我们在 Windows 7 机器上的 VirtualBox 中运行 CentOS 版本 6.3 时遇到了问题。症状如下:
几个小时甚至几天内一切都正常。然后某物发生破坏系统的情况。
发生此事后我们还能做什么:
- 访问 Web 服务器
- 使用现有的 SSH 会话运行 top 和 free
什么不起作用:
- 启动新的 SSH 会话(输入用户名和密码后挂起)
- 在现有 SSH 会话中运行 ls(挂起)
- SSI 包括从我们的 Web 服务器获取远程机器的数据
- 可能更多
当发生这种情况时,我们在服务器上看到以下内容:
- 平均负载从基本为零上升到 3 左右
- CPU 使用率仍然很低 (5%)
- 磁盘活动低(运行 iostat)
- 大量可用内存
- 有足够的可用磁盘空间
在 /var/log/messages 中我们得到以下内容:
Jun 14 01:10:48 devvm kernel: e1000 0000:00:03.0: eth0: Detected Tx Unit Hang
Jun 14 01:10:48 devvm kernel: Tx Queue <0>
Jun 14 01:10:48 devvm kernel: TDH <2e>
Jun 14 01:10:48 devvm kernel: TDT <30>
Jun 14 01:10:48 devvm kernel: next_to_use <30>
Jun 14 01:10:48 devvm kernel: next_to_clean <2e>
Jun 14 01:10:48 devvm kernel: buffer_info[next_to_clean]

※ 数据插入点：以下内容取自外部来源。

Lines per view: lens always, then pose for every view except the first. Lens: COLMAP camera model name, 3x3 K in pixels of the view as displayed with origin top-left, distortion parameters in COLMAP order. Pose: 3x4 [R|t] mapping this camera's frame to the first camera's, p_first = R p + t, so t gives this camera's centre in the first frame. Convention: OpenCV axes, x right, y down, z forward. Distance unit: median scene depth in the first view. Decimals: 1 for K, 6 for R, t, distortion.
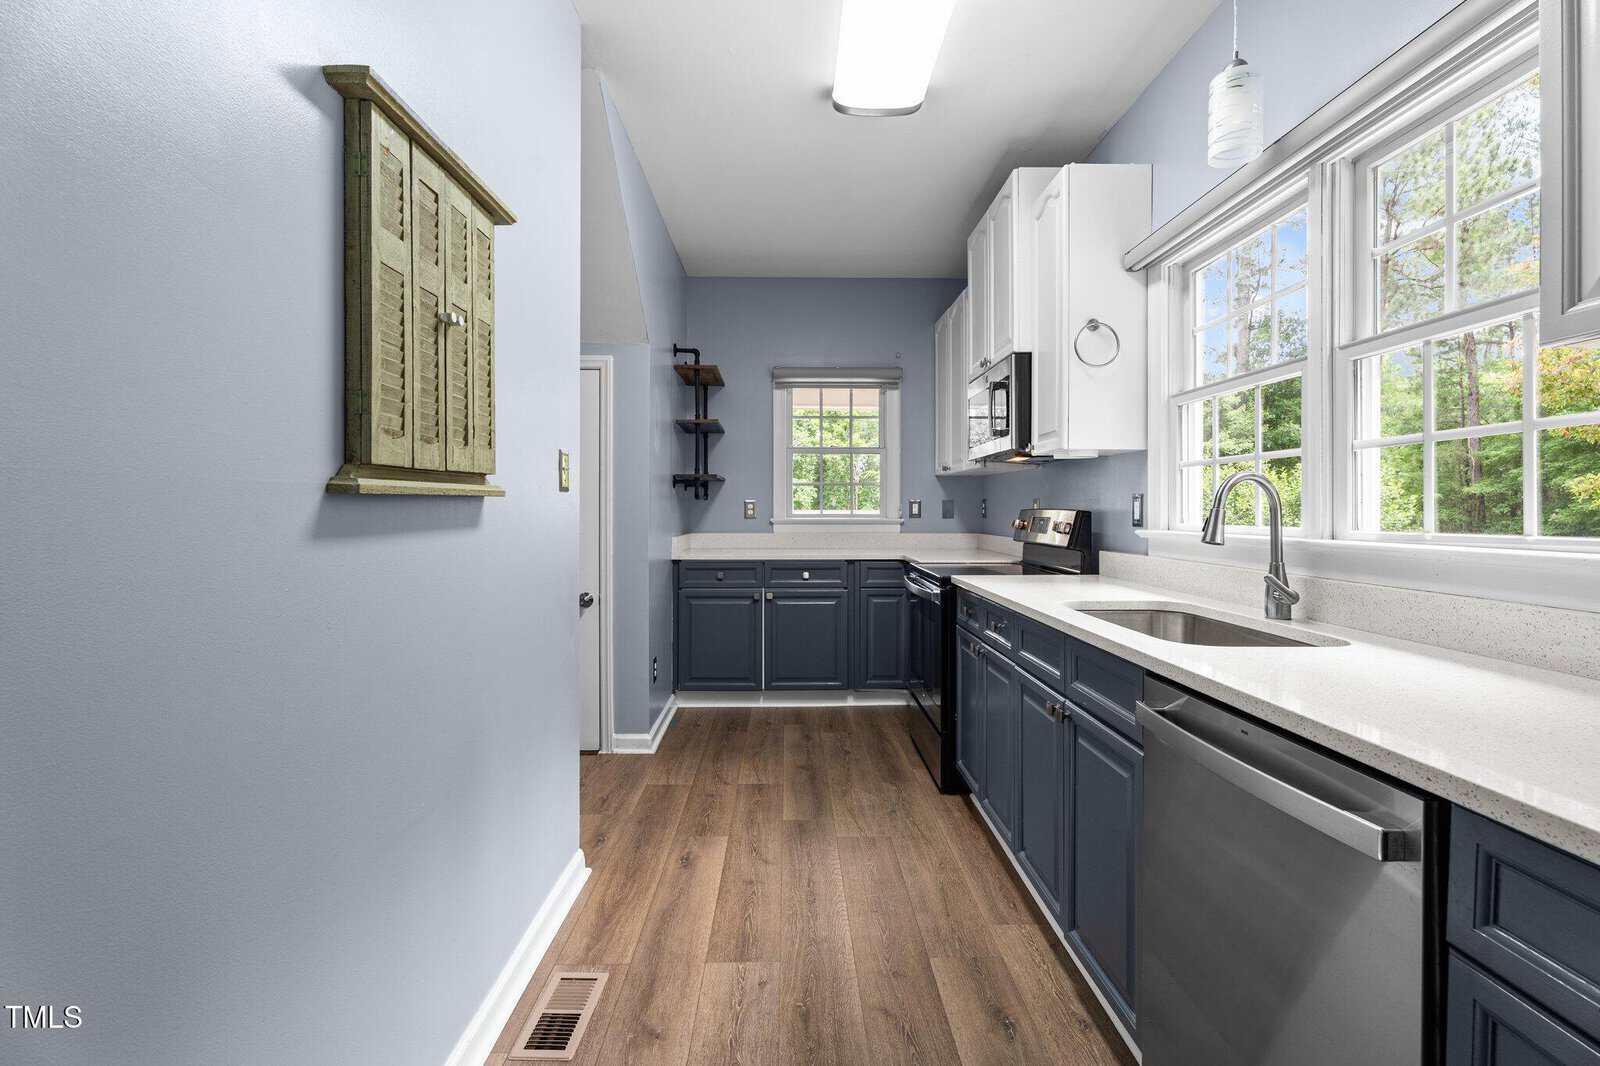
lens RADIAL K [[720.6, 0, 795.1], [0, 720.6, 509.4], [0, 0, 1]] dist [0.000948, -0.001688]
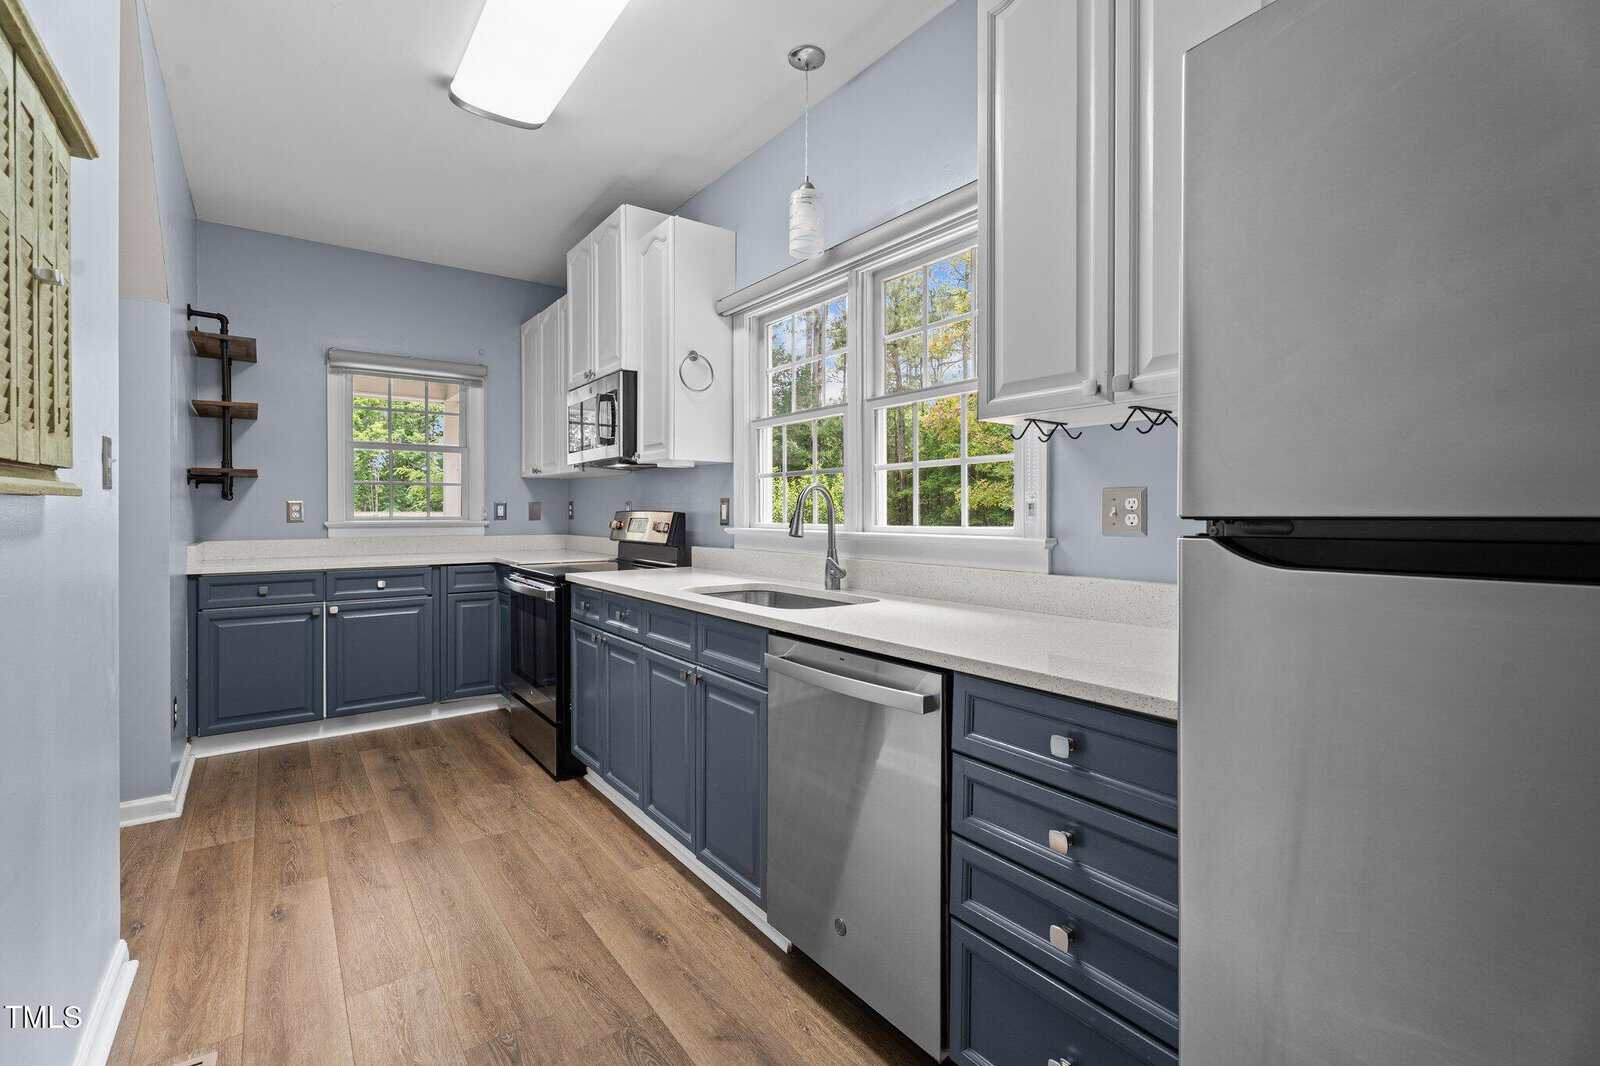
lens RADIAL K [[720.6, 0, 807.7], [0, 720.6, 513.7], [0, 0, 1]] dist [0.000948, -0.001688]
pose [[0.809144, -0.002883, 0.587604, -0.140180], [0.000698, 0.999992, 0.003945, -0.000567], [-0.587610, -0.002782, 0.809139, -0.078867]]
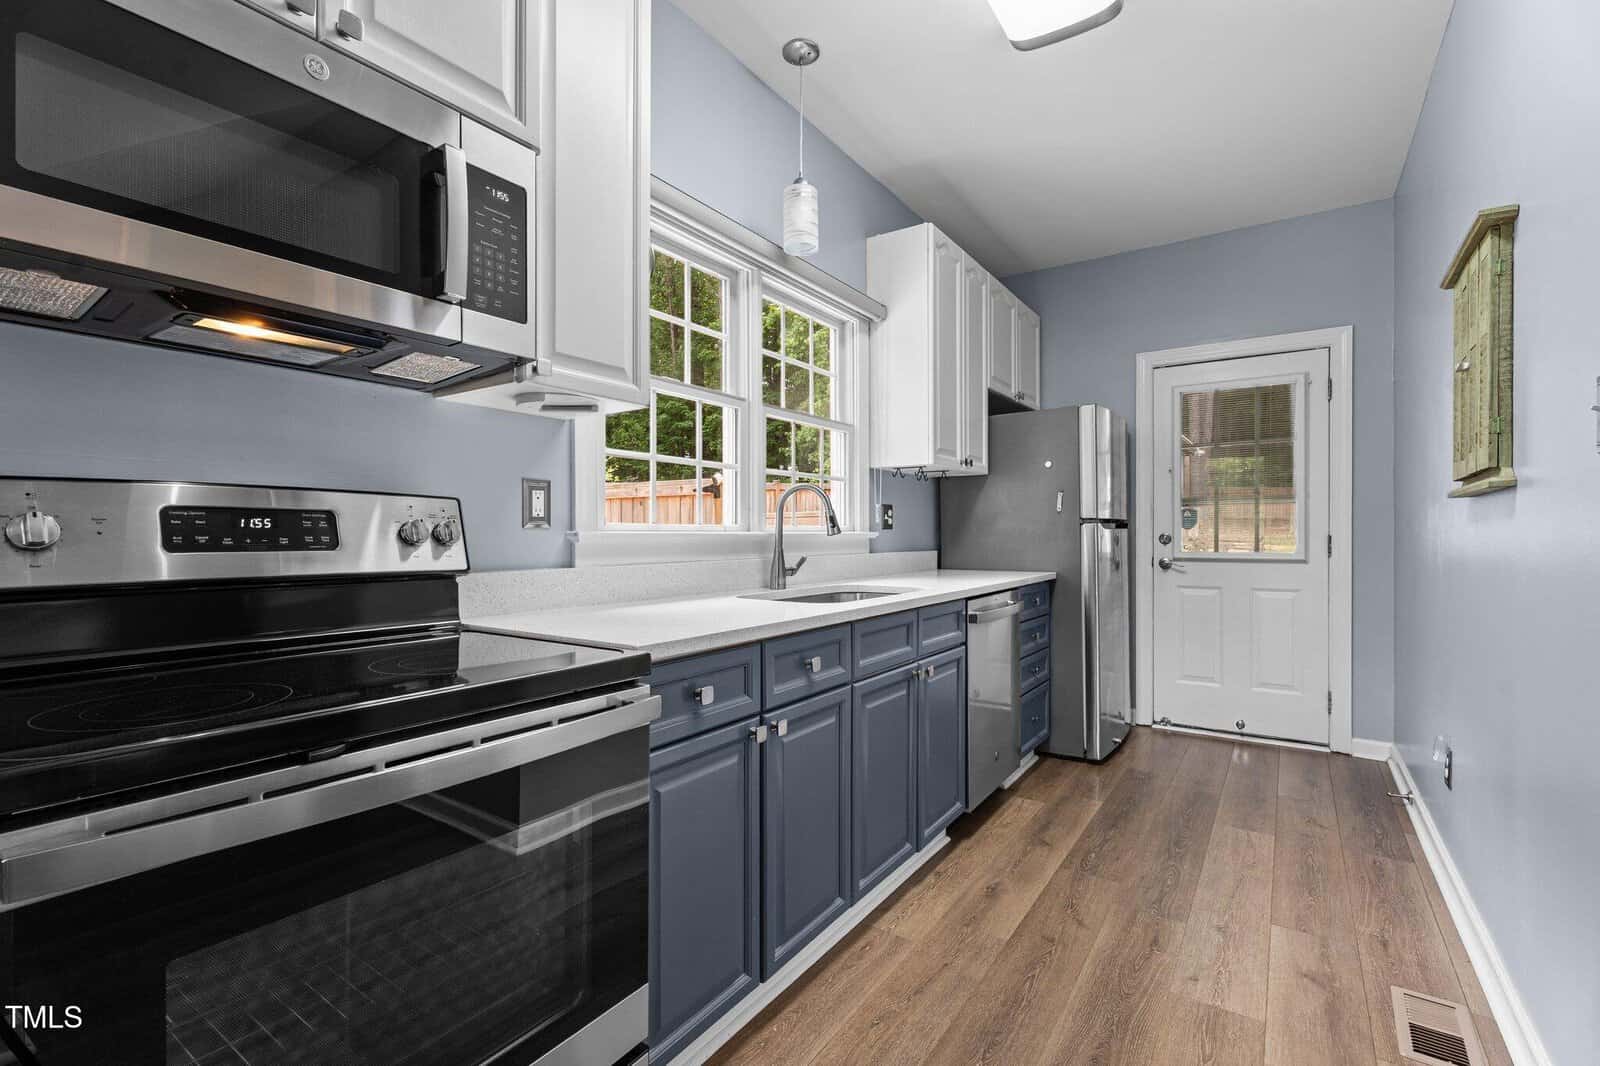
lens RADIAL K [[720.6, 0, 802.9], [0, 720.6, 533.0], [0, 0, 1]] dist [0.000948, -0.001688]
pose [[-0.823096, 0.000190, 0.567903, -0.119142], [0.002879, 0.999988, 0.003838, 0.028886], [-0.567895, 0.004794, -0.823087, 1.523289]]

Jun 14 01:10:48 devvm kernel: time_stamp <1038284db>
Jun 14 01:10:48 devvm kernel: next_to_watch <2f>
Jun 14 01:10:48 devvm kernel: jiffies <103828b42>
Jun 14 01:10:48 devvm kernel: next_to_watch.status <0>
Jun 14 01:10:50 devvm kernel: e1000 0000:00:03.0: eth0: Detected Tx Unit Hang
Jun 14 01:10:50 devvm kernel: Tx Queue <0>
Jun 14 01:10:50 devvm kernel: TDH <2e>
Jun 14 01:10:50 devvm kernel: TDT <30>
Jun 14 01:10:50 devvm kernel: next_to_use <30>
Jun 14 01:10:50 devvm kernel: next_to_clean <2e>
Jun 14 01:10:50 devvm kernel: buffer_info[next_to_clean]
Jun 14 01:10:50 devvm kernel: time_stamp <1038284db>
Jun 14 01:10:50 devvm kernel: next_to_watch <2f>
Jun 14 01:10:50 devvm kernel: jiffies <103829312>
Jun 14 01:10:50 devvm kernel: next_to_watch.status <0>
Jun 14 01:10:52 devvm kernel: ------------[ cut here ]------------
Jun 14 01:10:52 devvm kernel: WARNING: at net/sched/sch_generic.c:261 dev_watchdog+0x26d/0x280() (Not tainted)
Jun 14 01:10:52 devvm kernel: Hardware name: VirtualBox
Jun 14 01:10:52 devvm kernel: NETDEV WATCHDOG: eth0 (e1000): transmit queue 0 timed out
Jun 14 01:10:52 devvm kernel: Modules linked in: vboxsf(U) ipv6 ppdev parport_pc parport microcode sg vboxguest(U) i2c_piix4 i2c_core e1000 snd_intel8x0 snd_ac97_codec ac97_bus snd_seq snd_seq_device snd_pcm snd_timer snd soundcore snd_page_alloc pcnet32 mii ext4 mbcache jbd2 sd_mod crc_t10dif ahci dm_mirror dm_region_hash dm_log dm_mod [last unloaded: scsi_wait_scan]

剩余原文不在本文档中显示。